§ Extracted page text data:
━━━━━━

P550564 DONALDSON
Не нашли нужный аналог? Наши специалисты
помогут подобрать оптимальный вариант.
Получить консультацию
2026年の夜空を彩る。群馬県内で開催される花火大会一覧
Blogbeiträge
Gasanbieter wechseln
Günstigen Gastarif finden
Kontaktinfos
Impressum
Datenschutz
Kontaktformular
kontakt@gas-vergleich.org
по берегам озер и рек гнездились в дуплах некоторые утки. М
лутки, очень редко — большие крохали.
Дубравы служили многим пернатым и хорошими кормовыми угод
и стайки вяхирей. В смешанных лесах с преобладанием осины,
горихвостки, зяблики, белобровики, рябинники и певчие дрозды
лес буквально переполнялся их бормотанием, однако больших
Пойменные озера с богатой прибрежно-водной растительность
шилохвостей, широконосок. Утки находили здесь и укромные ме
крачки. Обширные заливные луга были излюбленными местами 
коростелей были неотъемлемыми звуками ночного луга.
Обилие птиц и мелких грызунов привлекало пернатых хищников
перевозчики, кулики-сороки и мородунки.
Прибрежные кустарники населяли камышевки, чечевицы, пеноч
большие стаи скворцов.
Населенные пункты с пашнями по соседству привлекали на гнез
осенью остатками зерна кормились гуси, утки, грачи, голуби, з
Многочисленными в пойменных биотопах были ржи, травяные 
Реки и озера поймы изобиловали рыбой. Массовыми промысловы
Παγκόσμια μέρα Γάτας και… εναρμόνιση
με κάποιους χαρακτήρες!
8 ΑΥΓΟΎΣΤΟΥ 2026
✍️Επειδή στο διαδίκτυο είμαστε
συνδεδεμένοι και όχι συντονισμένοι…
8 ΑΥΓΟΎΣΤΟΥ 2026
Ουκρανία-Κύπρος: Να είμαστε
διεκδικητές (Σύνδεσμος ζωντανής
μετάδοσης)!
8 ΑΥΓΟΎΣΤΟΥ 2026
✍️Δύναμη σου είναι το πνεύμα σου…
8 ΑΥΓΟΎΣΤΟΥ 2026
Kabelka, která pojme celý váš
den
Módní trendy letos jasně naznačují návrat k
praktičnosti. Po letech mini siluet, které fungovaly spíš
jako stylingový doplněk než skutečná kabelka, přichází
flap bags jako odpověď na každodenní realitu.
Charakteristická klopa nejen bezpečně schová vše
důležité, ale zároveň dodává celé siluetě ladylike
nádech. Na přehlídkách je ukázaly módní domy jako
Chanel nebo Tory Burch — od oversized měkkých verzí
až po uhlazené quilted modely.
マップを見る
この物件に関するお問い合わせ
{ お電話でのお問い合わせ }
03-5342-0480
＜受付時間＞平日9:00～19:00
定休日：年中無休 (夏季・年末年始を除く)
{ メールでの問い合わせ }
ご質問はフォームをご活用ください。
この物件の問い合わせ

━━━━━━

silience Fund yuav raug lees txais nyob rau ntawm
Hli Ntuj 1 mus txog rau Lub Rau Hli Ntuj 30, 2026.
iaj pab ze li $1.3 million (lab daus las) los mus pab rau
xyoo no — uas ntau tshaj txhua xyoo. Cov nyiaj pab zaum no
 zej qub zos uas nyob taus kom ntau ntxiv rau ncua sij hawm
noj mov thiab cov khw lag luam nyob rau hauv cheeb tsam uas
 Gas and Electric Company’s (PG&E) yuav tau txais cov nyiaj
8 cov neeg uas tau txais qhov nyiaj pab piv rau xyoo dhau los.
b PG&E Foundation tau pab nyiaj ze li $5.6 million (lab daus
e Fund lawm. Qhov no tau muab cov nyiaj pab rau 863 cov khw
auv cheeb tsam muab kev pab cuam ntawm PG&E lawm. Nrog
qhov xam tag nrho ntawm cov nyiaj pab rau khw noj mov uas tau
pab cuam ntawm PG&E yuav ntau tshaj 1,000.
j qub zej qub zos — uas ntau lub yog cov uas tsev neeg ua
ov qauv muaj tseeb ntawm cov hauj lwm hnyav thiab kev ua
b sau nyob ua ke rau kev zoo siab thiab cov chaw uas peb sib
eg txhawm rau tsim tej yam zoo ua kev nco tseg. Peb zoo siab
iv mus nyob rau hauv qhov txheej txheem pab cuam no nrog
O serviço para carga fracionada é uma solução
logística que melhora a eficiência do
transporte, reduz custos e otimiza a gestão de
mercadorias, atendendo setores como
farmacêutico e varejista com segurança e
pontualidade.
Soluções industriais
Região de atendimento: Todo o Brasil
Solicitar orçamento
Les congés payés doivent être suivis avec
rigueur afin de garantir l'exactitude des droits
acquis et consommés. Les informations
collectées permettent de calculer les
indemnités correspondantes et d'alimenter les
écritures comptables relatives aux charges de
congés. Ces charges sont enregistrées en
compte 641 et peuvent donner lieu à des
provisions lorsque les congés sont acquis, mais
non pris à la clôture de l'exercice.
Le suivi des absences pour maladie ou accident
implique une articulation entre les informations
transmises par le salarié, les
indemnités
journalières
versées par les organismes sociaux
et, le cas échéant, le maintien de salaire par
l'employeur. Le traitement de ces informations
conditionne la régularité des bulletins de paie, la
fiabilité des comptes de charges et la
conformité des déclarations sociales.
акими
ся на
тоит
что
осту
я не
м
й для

━━━━━━

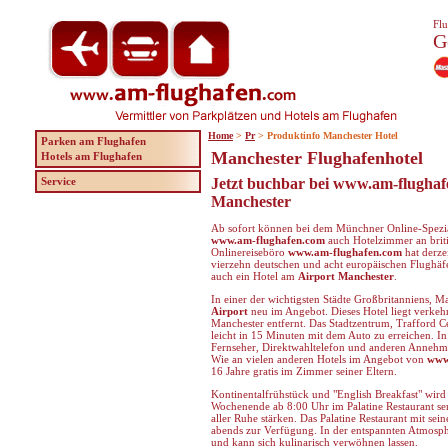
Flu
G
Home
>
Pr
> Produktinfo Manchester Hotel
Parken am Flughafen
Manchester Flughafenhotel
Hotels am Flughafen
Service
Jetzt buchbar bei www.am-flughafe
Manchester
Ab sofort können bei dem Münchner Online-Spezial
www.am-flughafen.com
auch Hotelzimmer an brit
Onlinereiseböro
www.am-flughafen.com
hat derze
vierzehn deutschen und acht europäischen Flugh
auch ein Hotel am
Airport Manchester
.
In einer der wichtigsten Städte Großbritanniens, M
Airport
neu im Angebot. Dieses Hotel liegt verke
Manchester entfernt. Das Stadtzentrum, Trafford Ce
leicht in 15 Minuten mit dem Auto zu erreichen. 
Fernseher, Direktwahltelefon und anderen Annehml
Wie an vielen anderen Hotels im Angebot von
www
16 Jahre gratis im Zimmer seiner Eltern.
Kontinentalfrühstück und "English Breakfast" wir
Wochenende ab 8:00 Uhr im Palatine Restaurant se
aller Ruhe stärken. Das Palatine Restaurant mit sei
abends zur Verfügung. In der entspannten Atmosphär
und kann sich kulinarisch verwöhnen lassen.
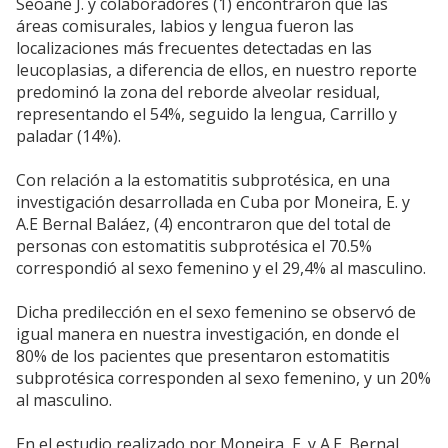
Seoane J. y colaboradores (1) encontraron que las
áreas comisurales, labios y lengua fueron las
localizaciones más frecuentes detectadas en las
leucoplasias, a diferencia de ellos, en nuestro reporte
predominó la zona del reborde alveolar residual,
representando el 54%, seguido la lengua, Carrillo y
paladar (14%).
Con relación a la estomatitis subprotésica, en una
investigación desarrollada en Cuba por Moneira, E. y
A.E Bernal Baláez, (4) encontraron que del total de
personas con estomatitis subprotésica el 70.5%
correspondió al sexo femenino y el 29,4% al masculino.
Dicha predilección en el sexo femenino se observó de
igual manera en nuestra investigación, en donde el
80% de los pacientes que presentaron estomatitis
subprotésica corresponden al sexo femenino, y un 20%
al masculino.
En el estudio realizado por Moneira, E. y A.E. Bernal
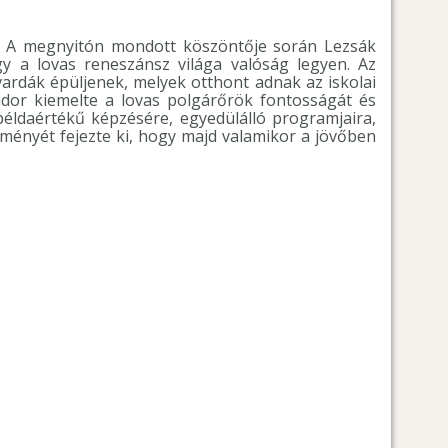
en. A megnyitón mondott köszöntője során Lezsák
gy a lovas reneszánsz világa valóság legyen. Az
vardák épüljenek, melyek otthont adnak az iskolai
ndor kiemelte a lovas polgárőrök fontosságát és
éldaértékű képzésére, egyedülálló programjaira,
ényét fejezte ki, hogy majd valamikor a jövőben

━━━━━━

§ WORK REQUEST: Where does the string "Palatine" appear in the records? Copy every line that holds it.

§ COMPLETED EXERCISE:
Wochenende ab 8:00 Uhr im Palatine Restaurant se
aller Ruhe stärken. Das Palatine Restaurant mit sei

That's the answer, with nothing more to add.